Die Umfrage ergab außerdem, dass es an ausgereiften und verantwortungsvollen KI-Governance-Programmen mangelt. Fast die Hälfte der Organisationen beabsichtigt, eines zu etablieren, hat dies aber noch nicht getan.
Das Aufkommen der KI hat auch einen Wandel hin zu einer hybriden Belegschaft mit sich gebracht, die menschliche Fähigkeiten mit innovativer KI kombiniert. Befragte aus allen Branchen äußerten sich optimistisch hinsichtlich des Potenzials von KI, die Produktivität zu verbessern (72 %), die Arbeitsdynamik zu verändern (66 %) und Innovationen voranzutreiben (62 %). Allerdings sind sie sich der potenziellen Nachteile nach wie vor sehr bewusst, wobei einige einen Rückgang der sozialen Interaktionen (39 %) und zunehmende psychische Gesundheitsprobleme aufgrund mangelnder arbeitsplatzsicherer Arbeit (32 %) befürchten.
Diese Dichotomie gilt nicht nur für diese Umfrage. Es spiegelt die Trends anderer Studien wider, die weit verbreitete Bedenken hinsichtlich des Eindringens von KI in sensible Bereiche wie Personalwesen, Privatsphäre und berufliche Mobilität verdeutlichen.

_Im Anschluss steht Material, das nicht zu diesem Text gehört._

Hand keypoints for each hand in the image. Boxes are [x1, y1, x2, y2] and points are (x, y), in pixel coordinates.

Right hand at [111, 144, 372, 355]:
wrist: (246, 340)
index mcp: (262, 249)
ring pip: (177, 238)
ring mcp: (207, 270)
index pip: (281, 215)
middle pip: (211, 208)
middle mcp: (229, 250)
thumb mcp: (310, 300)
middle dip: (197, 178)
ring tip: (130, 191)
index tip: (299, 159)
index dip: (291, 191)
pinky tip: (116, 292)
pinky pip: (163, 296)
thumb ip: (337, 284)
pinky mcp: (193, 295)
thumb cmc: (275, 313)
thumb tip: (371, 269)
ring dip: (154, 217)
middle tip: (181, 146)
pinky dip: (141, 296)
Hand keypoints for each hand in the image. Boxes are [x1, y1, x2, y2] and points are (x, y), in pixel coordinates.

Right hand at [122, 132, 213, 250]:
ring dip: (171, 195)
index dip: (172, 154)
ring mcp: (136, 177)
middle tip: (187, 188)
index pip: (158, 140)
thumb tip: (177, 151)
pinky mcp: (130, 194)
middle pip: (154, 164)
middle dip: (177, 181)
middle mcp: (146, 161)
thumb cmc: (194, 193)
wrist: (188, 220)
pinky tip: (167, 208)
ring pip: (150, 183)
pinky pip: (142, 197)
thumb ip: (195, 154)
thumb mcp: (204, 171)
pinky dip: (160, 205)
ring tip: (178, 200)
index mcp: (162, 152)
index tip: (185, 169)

Obwohl Führungskräfte das transformative Potenzial der generativen KI anerkennen, kämpfen sie insgesamt mit erheblichen Hindernissen für ihre Einführung, nämlich Klarheit des Geschäftsszenarios, geeignete Technologie, Talentgewinnung und -management. Da sich die KI weiterentwickelt, ist eine rasche Einführung dringend erforderlich, wobei der verantwortungsvolle und ethische Einsatz gleichermaßen im Vordergrund steht.
Die Ergebnisse der KPMG-US-Umfrage spiegeln eine umfassendere Geschichte über die Beziehung zwischen innovativer KI und Unternehmen wider. Während Unternehmen die Vorteile und Herausforderungen dieser transformativen Technologie bewältigen, wird der Weg genauso wichtig sein wie das Ziel.